Située entre Cannes, Théoule-sur-Mer et Pégomas, la commune abrite 20.850 habitants, en bordure de Méditerranée, directement sous les massifs du Tanneron et de l’Estérel. La Grande Bleue, les forêts de mimosas, les marinas, le port de plaisance et l’aéroport composent un paysage varié.
L’atout majeur de
Mandelieu réside dans sa situation géographique et son excellente desserte routière : l’autoroute A8 passe, en effet, dans le centre de la localité construite à l’ouest de la Cité des Festivals et à 30 mn de voiture de l’aéroport international
Nice Côte d’Azur », décrit Pierre Laurent de
L’Adresse Locagence. L’économie repose essentiellement sur le tourisme. D’ailleurs, la collectivité, qui a fait le choix du respect de l’environnement, s’avère parfaitement pourvue en infrastructures de loisirs, dont le golf, les plages de sable, les courts de tennis, le bassin d’aviron, les sentiers de randonnée ou le port de plaisance, caractérisé par une importante capacité d’accueil.
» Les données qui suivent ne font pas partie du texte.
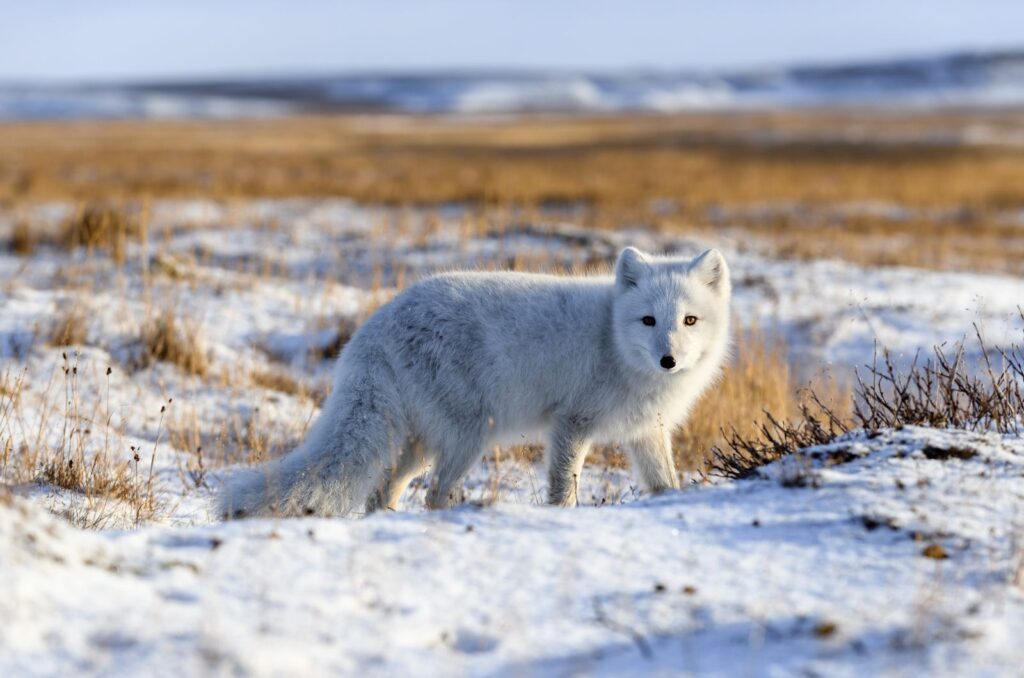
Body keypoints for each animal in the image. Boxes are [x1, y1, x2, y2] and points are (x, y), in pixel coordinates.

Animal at [220, 249, 733, 520]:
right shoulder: (571, 424)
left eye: (689, 320)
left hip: (422, 443)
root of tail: (376, 325)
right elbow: (563, 488)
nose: (668, 360)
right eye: (648, 320)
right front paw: (563, 518)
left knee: (384, 491)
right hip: (467, 437)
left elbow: (665, 484)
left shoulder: (647, 433)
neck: (614, 342)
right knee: (432, 494)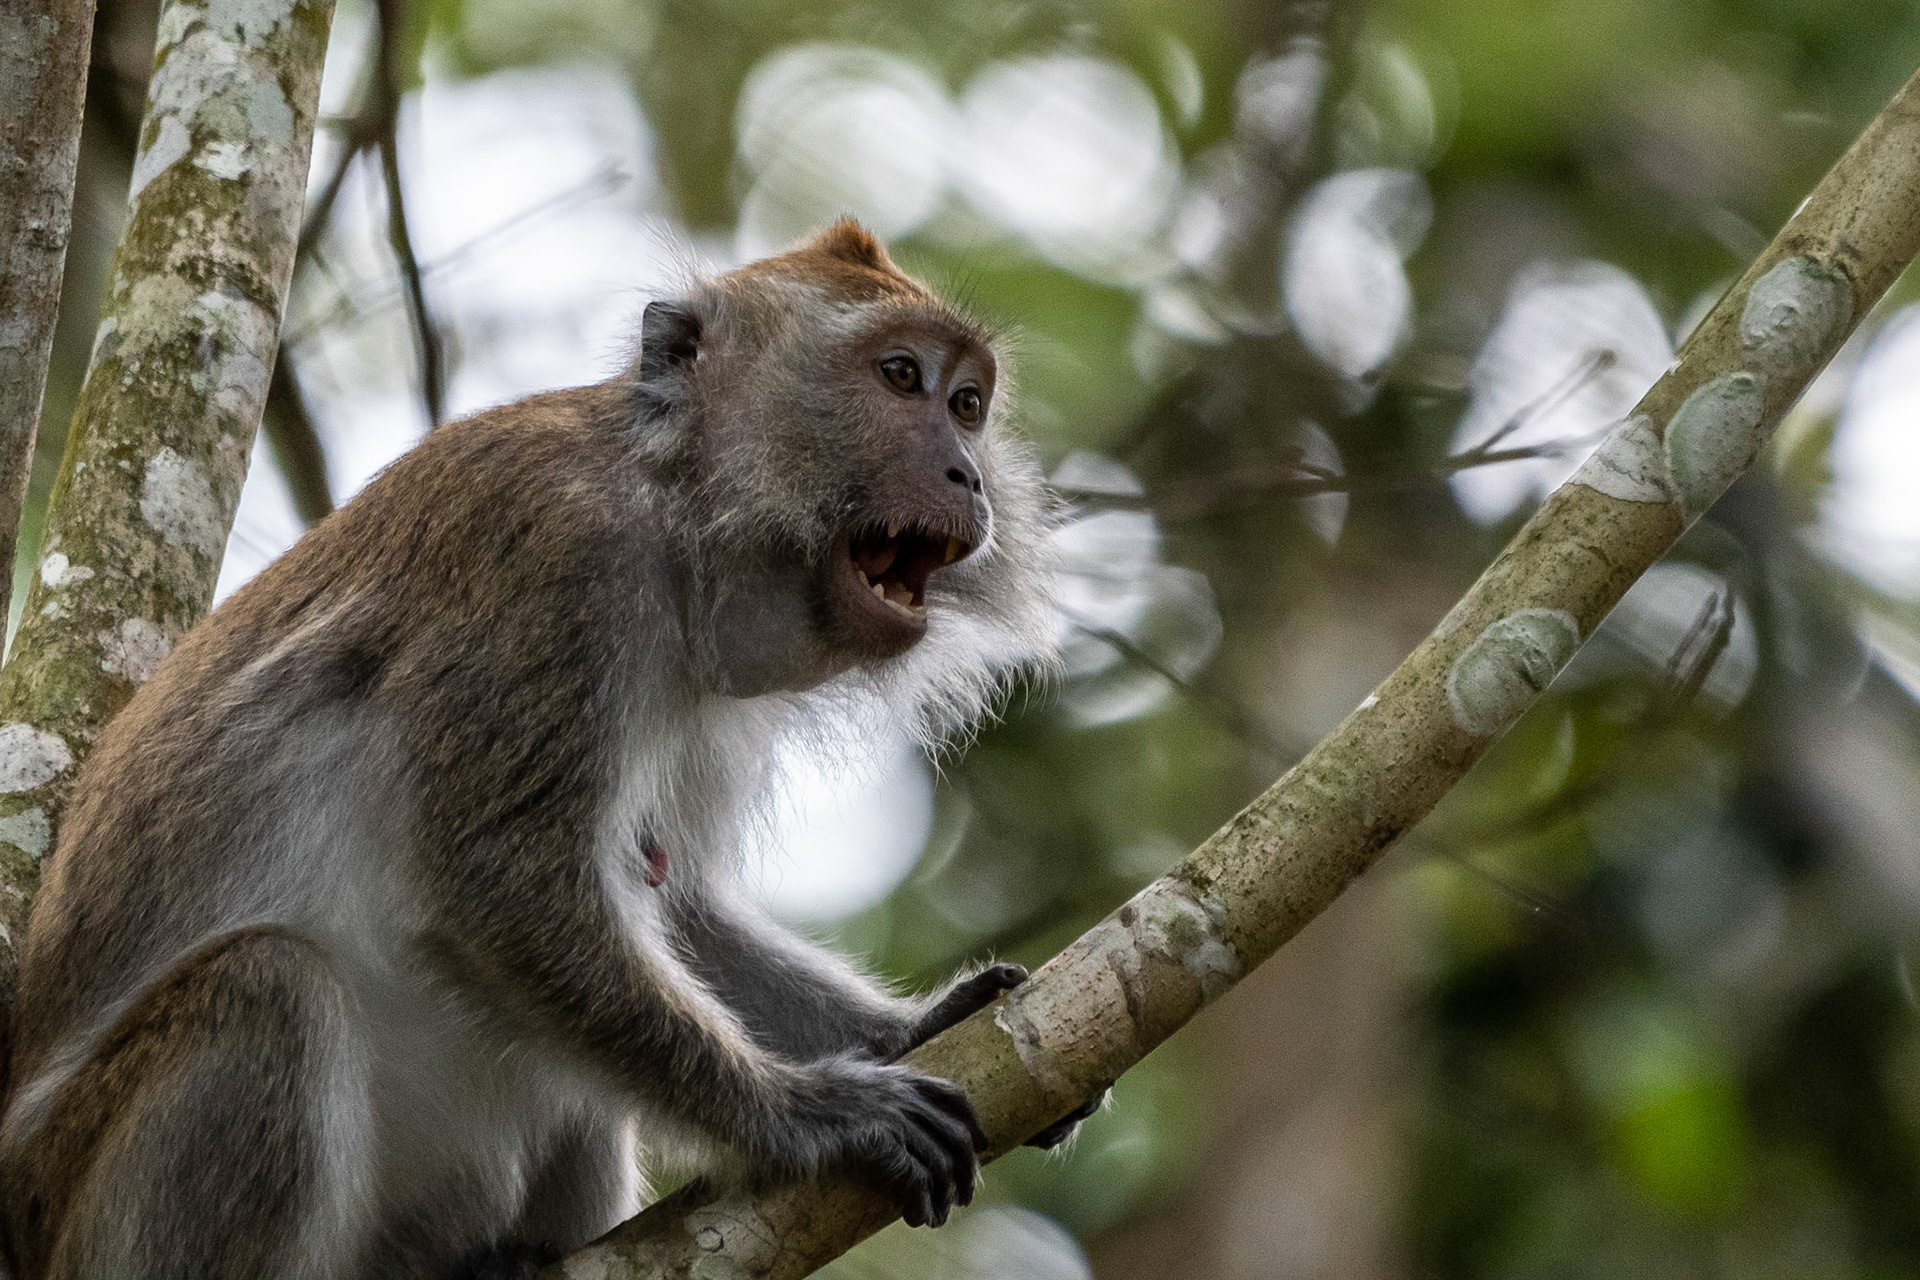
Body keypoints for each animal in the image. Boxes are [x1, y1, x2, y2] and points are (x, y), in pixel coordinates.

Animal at [0, 219, 1097, 1280]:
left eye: (967, 404)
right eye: (900, 377)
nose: (966, 474)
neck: (675, 513)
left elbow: (672, 899)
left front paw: (919, 1028)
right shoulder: (553, 560)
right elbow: (498, 882)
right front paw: (809, 1116)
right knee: (268, 989)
« Le marché immobilier offre une grande diversité, du studio à 70.000 € à la propriété négociée plusieurs millions », note Pierre Laurent, trente-six ans d’expérience sur le secteur. Capitou et La Napoule sont les deux pôles historiques. Le développement du premier débute il y a une quarantaine d’années. Très vite, les immeubles de standing remplacent les terres cultivées. Le second, d’abord agrémenté de maisons de pêcheurs, apparaît aujourd’hui comme un front de mer attractif, mais restreint. Les villas vendues en 2009 oscillent globalement de 500.000 à 800.000 €. Au-delà du million, les requêtes sont plus rares. Le professionnel évoque cette maison de 160 m2 à rafraîchir, sur une parcelle de 1500 m2, partie récemment à 760.000 €. Les actifs locaux, l’actuel cœur de cible, paient généralement le T2 moins de 200.000 € et le T3, sous la barre des 300.000 €. Amorcée le 15 septembre 2008, la période morose semble révolue. La pierre reste l’investissement préféré des Hexagonaux. Tous semblent accepter la fin de l’ère spéculative et considérer l’immobilier à sa juste valeur, soit comme un excellent complément de retraite.
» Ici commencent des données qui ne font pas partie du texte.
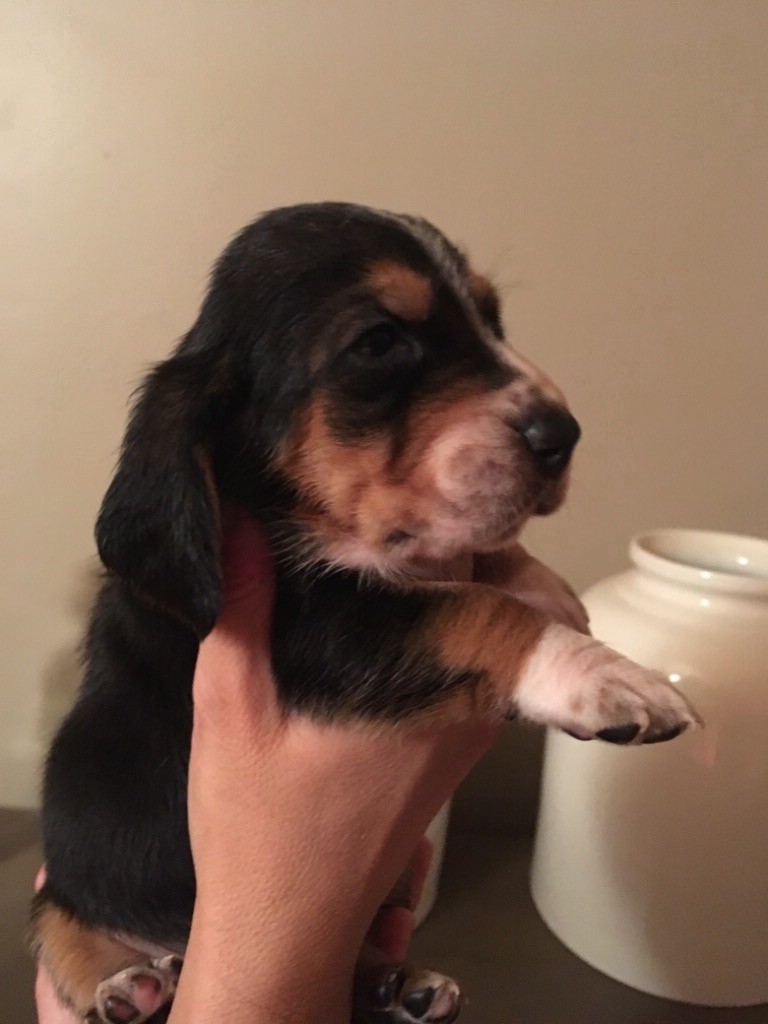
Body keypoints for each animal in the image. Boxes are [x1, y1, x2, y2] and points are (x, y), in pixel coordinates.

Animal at [31, 203, 699, 1024]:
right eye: (379, 343)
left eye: (492, 319)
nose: (563, 436)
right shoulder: (321, 630)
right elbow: (468, 608)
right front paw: (607, 677)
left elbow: (479, 564)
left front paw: (550, 588)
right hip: (72, 869)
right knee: (64, 927)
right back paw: (129, 985)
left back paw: (398, 986)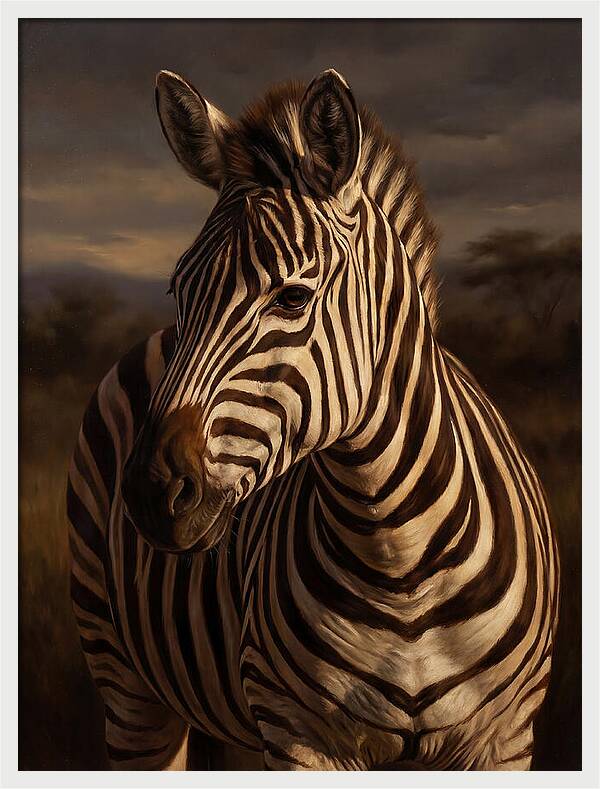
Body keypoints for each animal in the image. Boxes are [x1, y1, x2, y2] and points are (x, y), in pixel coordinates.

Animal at [67, 68, 559, 771]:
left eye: (294, 297)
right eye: (178, 290)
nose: (151, 492)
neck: (399, 560)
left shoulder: (505, 737)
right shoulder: (300, 732)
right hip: (125, 679)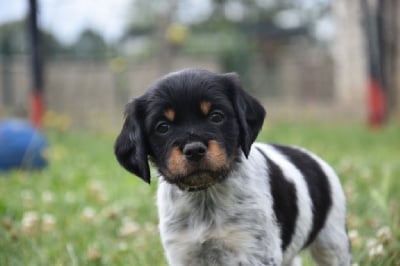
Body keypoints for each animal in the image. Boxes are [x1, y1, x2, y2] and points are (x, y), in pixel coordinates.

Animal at [114, 69, 352, 266]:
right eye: (162, 127)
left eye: (216, 116)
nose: (194, 150)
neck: (206, 197)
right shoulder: (184, 251)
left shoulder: (253, 250)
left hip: (332, 242)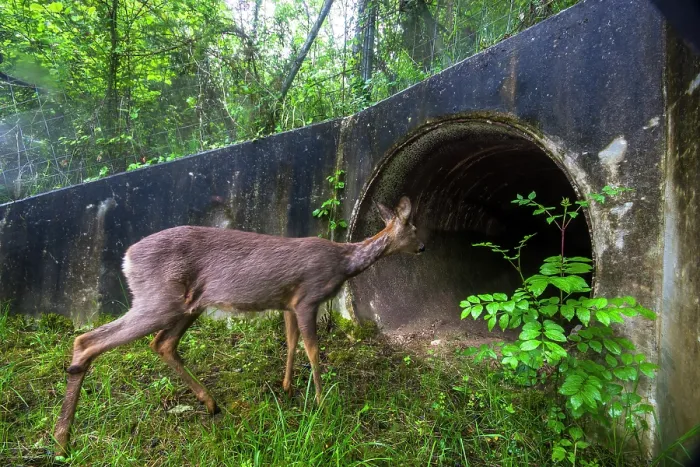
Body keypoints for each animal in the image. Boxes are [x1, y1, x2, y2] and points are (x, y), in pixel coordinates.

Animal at [54, 196, 424, 454]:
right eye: (414, 227)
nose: (423, 246)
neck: (344, 263)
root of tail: (127, 258)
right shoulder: (308, 297)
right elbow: (313, 349)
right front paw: (322, 403)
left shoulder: (287, 303)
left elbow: (291, 342)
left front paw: (288, 388)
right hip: (157, 300)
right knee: (87, 341)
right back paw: (62, 439)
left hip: (187, 305)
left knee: (162, 343)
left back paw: (211, 403)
« La crise provoque le tassement de la demande et incite les étrangers à différer leur projet. Cependant, les prix se maintiennent. Les ultimes mouvements relèvent davantage d’un réajustement logique sur les grilles de 2006 que d’une baisse significative », précise Christian Berti de l’
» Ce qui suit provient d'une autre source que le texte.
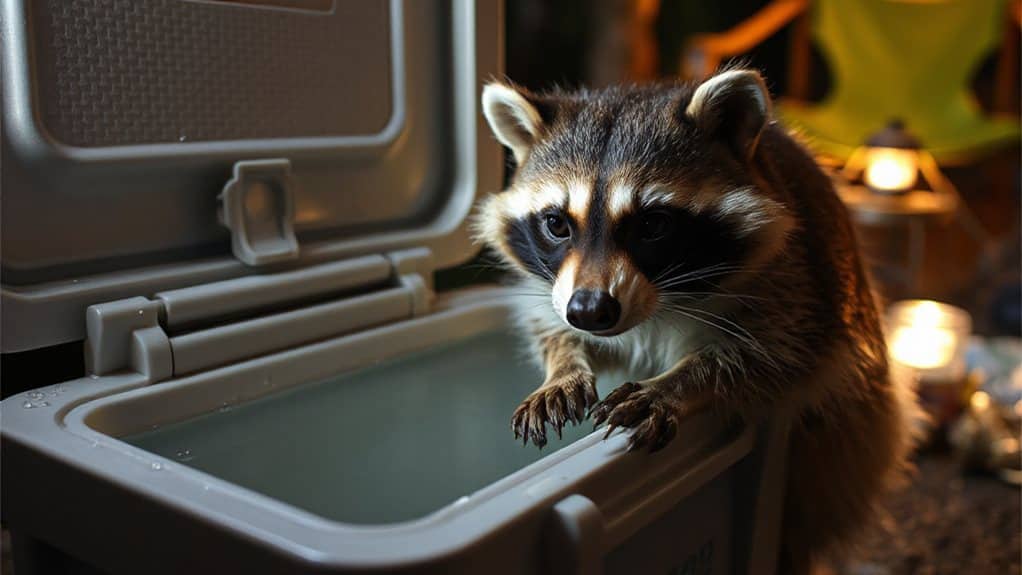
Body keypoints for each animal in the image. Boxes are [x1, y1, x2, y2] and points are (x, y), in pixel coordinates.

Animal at [474, 69, 920, 572]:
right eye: (556, 224)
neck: (656, 305)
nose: (590, 311)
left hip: (847, 445)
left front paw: (679, 383)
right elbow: (549, 324)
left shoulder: (799, 279)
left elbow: (777, 355)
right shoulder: (555, 290)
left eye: (652, 225)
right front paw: (563, 365)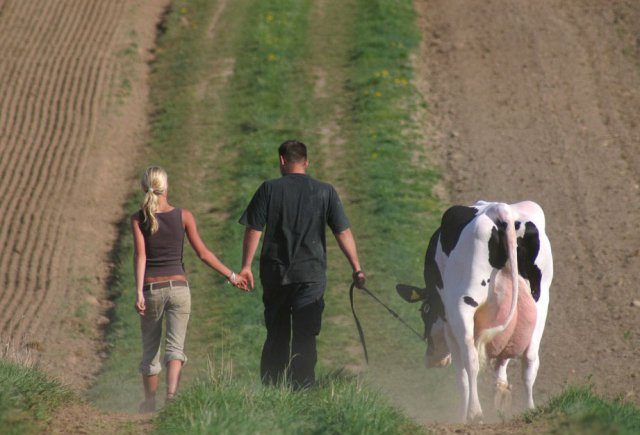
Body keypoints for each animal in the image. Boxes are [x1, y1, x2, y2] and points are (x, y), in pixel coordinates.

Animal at [396, 201, 552, 422]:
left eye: (424, 312)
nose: (431, 359)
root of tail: (500, 210)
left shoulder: (448, 323)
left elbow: (461, 372)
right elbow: (503, 357)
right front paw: (501, 392)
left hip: (463, 305)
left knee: (471, 359)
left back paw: (474, 412)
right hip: (541, 302)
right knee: (530, 359)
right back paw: (529, 409)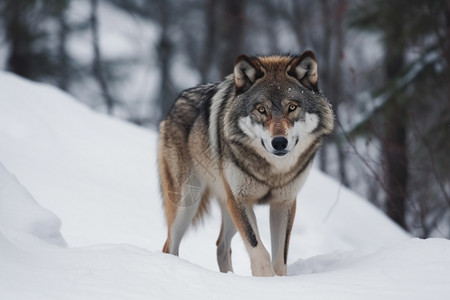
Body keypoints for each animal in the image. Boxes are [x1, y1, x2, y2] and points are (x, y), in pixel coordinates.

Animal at [158, 49, 334, 276]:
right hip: (189, 202)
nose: (279, 142)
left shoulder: (283, 203)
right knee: (169, 245)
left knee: (221, 246)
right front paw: (266, 279)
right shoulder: (240, 200)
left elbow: (280, 258)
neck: (273, 172)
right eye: (261, 110)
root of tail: (176, 102)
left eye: (292, 107)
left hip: (227, 208)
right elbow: (259, 250)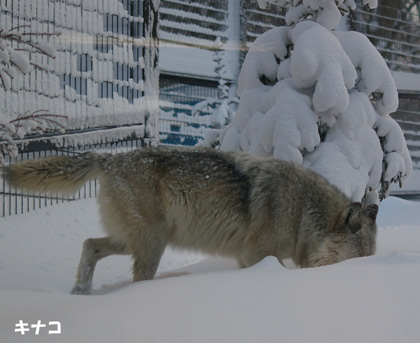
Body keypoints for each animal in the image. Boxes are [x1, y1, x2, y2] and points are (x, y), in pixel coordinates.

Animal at [2, 146, 378, 294]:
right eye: (354, 261)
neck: (303, 211)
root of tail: (109, 158)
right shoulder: (255, 256)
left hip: (130, 241)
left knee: (88, 245)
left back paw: (80, 292)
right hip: (151, 245)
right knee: (134, 276)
Agence de la Poste. Le segment individuel s’échelonne de 500.000 à 3 M €. La limite basse correspond à une jumelée récente de 90 m2, bénéficiant d’un jardin privatif de 100 m2, ou à 110 m2 habitables, nécessitant rénovation, sur un terrain de 500 m2. La haute, fort peu atteinte, donne droit à 300 m2, au sein d’un bel environnement, orientés sur l’immensité azur. A 750.000 €, la gamme la plus répandue, on obtient 160 m2 sur 1000-1500 m2. Pour une centaine de milliers d’euros supplémentaire, on profite d’une vue mer. L’appartement vaut de 3000 à 6000 €/m2 sur Capitou, 4500-8000 €/m2 aux Termes/Grand-Duc, 5200-7500 €/m2 près des greens, 4800-10.000 € du côté de La Napoule/
Théoule ou 3800-8000 €/m2 dans les immeubles R+6 à R+12 de
Cannes Marinas, sortis de terre entre 1970 et 1990. Les tarifs comme les taxes sont inférieurs aux homologues cannois, la ville limitrophe jouissant d’un réel prestige.
Pierre Levy d’
Arthur Amilton travaille en partie avec les résidents secondaires. Moins nombreux au cours des seize derniers mois, ils sont français, parisiens, bordelais ou strasbourgeois, à la retraite ou pas loin. Réalisant à la fois un investissement patrimonial et un placement plaisir, ils recherchent le calme, la sécurité, le panorama bleuté et la proximité de Cannes. Les T2 et les T3 dans des résidences de standing, commercialisés 250-450.000 €, ont le vent en poupe. Le Domaine du Grand-Duc - 600 logements du studio à la villa, une piscine, un tennis et un Club House face à la baie de Cannes et à l’Estérel - remporte un franc succès. Si l’appartement demeure plus actif que la maison, c’est simplement pour une question de coût.